Mohammed Sohail Mustafa CFA, associate professor and director (training and certification programme) of the BIBM, presented the research paper, styled 'The role of banks in managing the Covid-19 effects on inward remittance in Bangladesh'.

According to the research findings, 2.0 per cent cash incentive offered by the Bangladesh government on inward remittance along with the central bank's initiatives to ensure a time and cost-effective money transfer process encouraged Bangladeshi migrant workers to send more money in their country of residence.
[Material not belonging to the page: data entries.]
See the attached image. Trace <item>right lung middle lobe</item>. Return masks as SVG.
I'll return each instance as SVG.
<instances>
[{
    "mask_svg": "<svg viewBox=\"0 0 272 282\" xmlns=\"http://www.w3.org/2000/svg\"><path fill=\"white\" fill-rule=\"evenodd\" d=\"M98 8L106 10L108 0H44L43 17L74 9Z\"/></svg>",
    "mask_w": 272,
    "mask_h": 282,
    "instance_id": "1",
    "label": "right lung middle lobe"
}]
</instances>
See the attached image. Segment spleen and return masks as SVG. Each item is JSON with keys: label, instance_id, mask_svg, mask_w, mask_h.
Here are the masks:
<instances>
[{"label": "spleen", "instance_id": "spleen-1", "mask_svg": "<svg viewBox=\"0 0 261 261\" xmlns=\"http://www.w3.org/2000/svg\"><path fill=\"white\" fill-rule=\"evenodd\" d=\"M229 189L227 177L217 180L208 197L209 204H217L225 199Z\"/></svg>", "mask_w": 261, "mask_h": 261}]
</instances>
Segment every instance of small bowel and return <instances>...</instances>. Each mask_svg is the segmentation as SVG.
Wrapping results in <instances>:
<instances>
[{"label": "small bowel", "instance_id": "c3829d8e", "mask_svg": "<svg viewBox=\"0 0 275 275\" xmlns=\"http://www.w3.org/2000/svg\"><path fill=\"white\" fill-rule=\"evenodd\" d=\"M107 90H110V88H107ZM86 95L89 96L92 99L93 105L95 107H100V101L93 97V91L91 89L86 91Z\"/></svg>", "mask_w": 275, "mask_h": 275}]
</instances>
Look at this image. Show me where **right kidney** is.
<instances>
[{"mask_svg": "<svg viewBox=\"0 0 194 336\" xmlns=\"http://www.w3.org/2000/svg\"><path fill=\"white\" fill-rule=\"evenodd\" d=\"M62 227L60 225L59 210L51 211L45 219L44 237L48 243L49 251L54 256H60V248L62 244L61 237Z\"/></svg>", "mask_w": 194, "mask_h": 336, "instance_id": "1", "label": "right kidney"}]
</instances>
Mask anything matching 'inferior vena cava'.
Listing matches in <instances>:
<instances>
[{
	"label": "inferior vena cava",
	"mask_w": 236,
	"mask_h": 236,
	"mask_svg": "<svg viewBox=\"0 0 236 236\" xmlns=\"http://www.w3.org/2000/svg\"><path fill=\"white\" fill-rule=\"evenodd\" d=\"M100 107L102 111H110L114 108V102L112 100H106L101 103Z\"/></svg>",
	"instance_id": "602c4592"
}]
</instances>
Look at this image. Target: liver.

The Bangladeshi migrant workers can avail 2.0 per cent cash incentives without showing any documents for incentives for the remittance amount up to US$5,000 or TK 500,000, said the study.

The central bank also increased the monthly limit for money transfers through mobile financial service providers from Tk 75,000 to TK 200,000.

BB further instructed mobile financial service providers to offer free cash-out up to a maximum of Tk 1,000.

"To attract more Bangladeshi migrant workers to remit their fund using a specific bank, some of the banks offered extra 1.0 per cent cash incentive in addition to the Government declared 2.0 per cent incentive which also made a positive impact on inward remittance," read the research paper.

It, however, said few banks in the Middle-East had a non-automated system, leading to a fall or delay in sending the remittance.

"In this 21st century, these banks failed to implement automation in the payment system, like the electronic fund transfers," the study pointed out.

These banks have limited exchange tie up, causing problems in bringing remittance, as per the research findings.

"The manual practice of these banks discouraged the Bangladeshi migrant workers to remit their fund during Covid pandemic which could be another reason behind the fall of inward remittance as compared to expectation," the study read.

It said agent banking could be widely used for remittance collection; but the marginal people in Bangladesh were not familiar with the agent-banking concept and its benefits, making them hesitant for remittance collection through this system.

The worker's remittances to Bangladesh reached $24,777.71 million for FY21, up by 36.10 per cent than in FY20.

Other members of the research team included: BIBM's Associate Professor Md Alamgir, Assistant Professor Ms Antara Zareen and Assistant Professor Ms Rahat Banu, BB Joint Director Tanveer Huda, and Senior Executive Vice President of Islami Bank Bangladesh Ltd Md Mahmudur Rahman CDCS.

A good number of participants including senior bank executives, academicians, media representatives and BIBM faculty members took part in the online research workshop.